A few days ago I noticed one of my plants isn`t doing too well, and to my horror I realized I have a bad spidermite infestation... I quarantined my worst affected plant, but I think all of my plants may have some (they all look like they are in good condition fortunately), so I am using an alcohol spray and wiping the leaves. 

I am wondering what experience others have in dealing with spidermite infestations? I also read about predatory mites, but I am not entirely sure about this route... 

any advice would be great!


----------



## Greg_o (Mar 4, 2010)

'House plants', huh?!


----------



## xenos369 (May 18, 2014)

Yup, just a regular ol houseplant collection


----------



## Greg_o (Mar 4, 2010)

Well as you already know, they're going to be everywhere. If it's just a few plants it's still nice enough to take them outside and gently spray with water to knock some off.

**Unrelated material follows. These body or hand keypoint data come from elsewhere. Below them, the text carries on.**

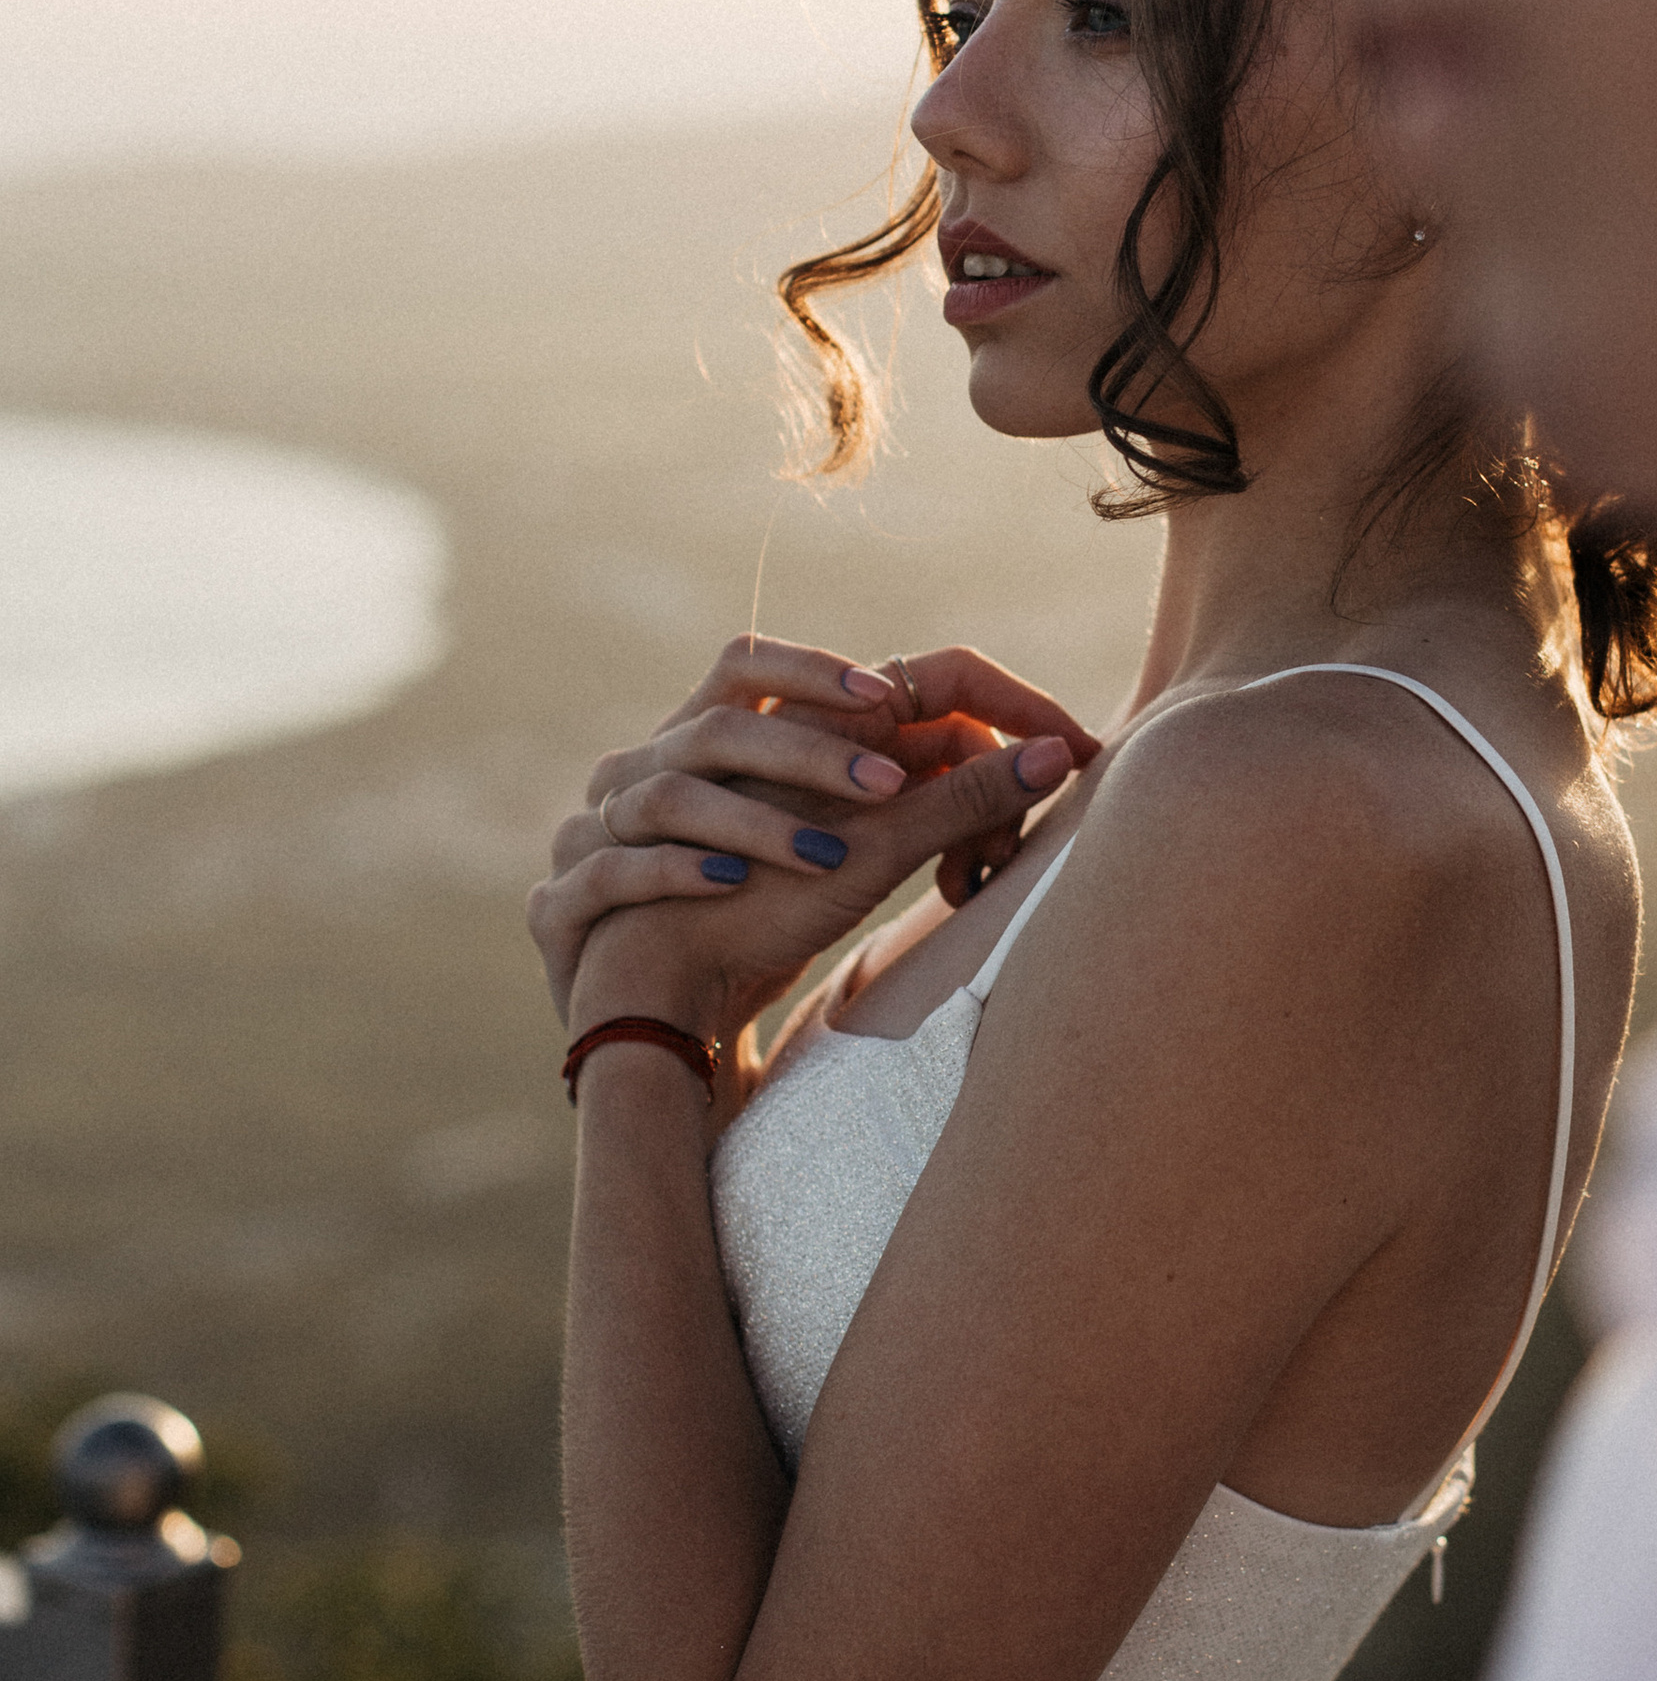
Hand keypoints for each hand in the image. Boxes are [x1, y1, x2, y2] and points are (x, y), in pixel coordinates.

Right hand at [528, 638, 1097, 1048]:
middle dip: (807, 748)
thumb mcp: (874, 856)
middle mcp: (648, 772)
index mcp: (712, 742)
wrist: (651, 1017)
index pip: (751, 663)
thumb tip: (1059, 755)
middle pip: (716, 720)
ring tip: (831, 855)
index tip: (895, 698)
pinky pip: (615, 871)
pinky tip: (728, 886)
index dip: (825, 671)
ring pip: (668, 792)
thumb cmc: (765, 918)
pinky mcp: (573, 905)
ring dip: (756, 820)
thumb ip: (952, 799)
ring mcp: (602, 836)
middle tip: (890, 788)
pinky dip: (673, 874)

If you have loads of plants this isn't going to be much fun though.

You can spray with 40:1 solution of water:dish soap, or neem oil if you can find it. Ideally you would do three cycles - (spray and rinse, three days later spray and rinse, three days later spray and rinse) but in an uncontained environment ei your home it will be tough to completely eradicate them.

Hydroponic stores will sell some pretty serious pesticides (would allow you to spray or 'bomb' entire rooms) but you'll need to do your homework on their ingredients to keep pets/aquatic life safe.


----------



## xenos369 (May 18, 2014)

Thanks for the advice! 

Unfortunately for me, I got lots of bushy plants, so maintaining the mites will not be fun. I got out of reefkeeping and into houseplants because I thought it would be less maintainence, but here I am :/


----------



## Greg_o (Mar 4, 2010)

xenos369 said:


> I got out of reefkeeping and into houseplants because I thought it would be less maintainence, but here I am :/


The irony. Good luck!


----------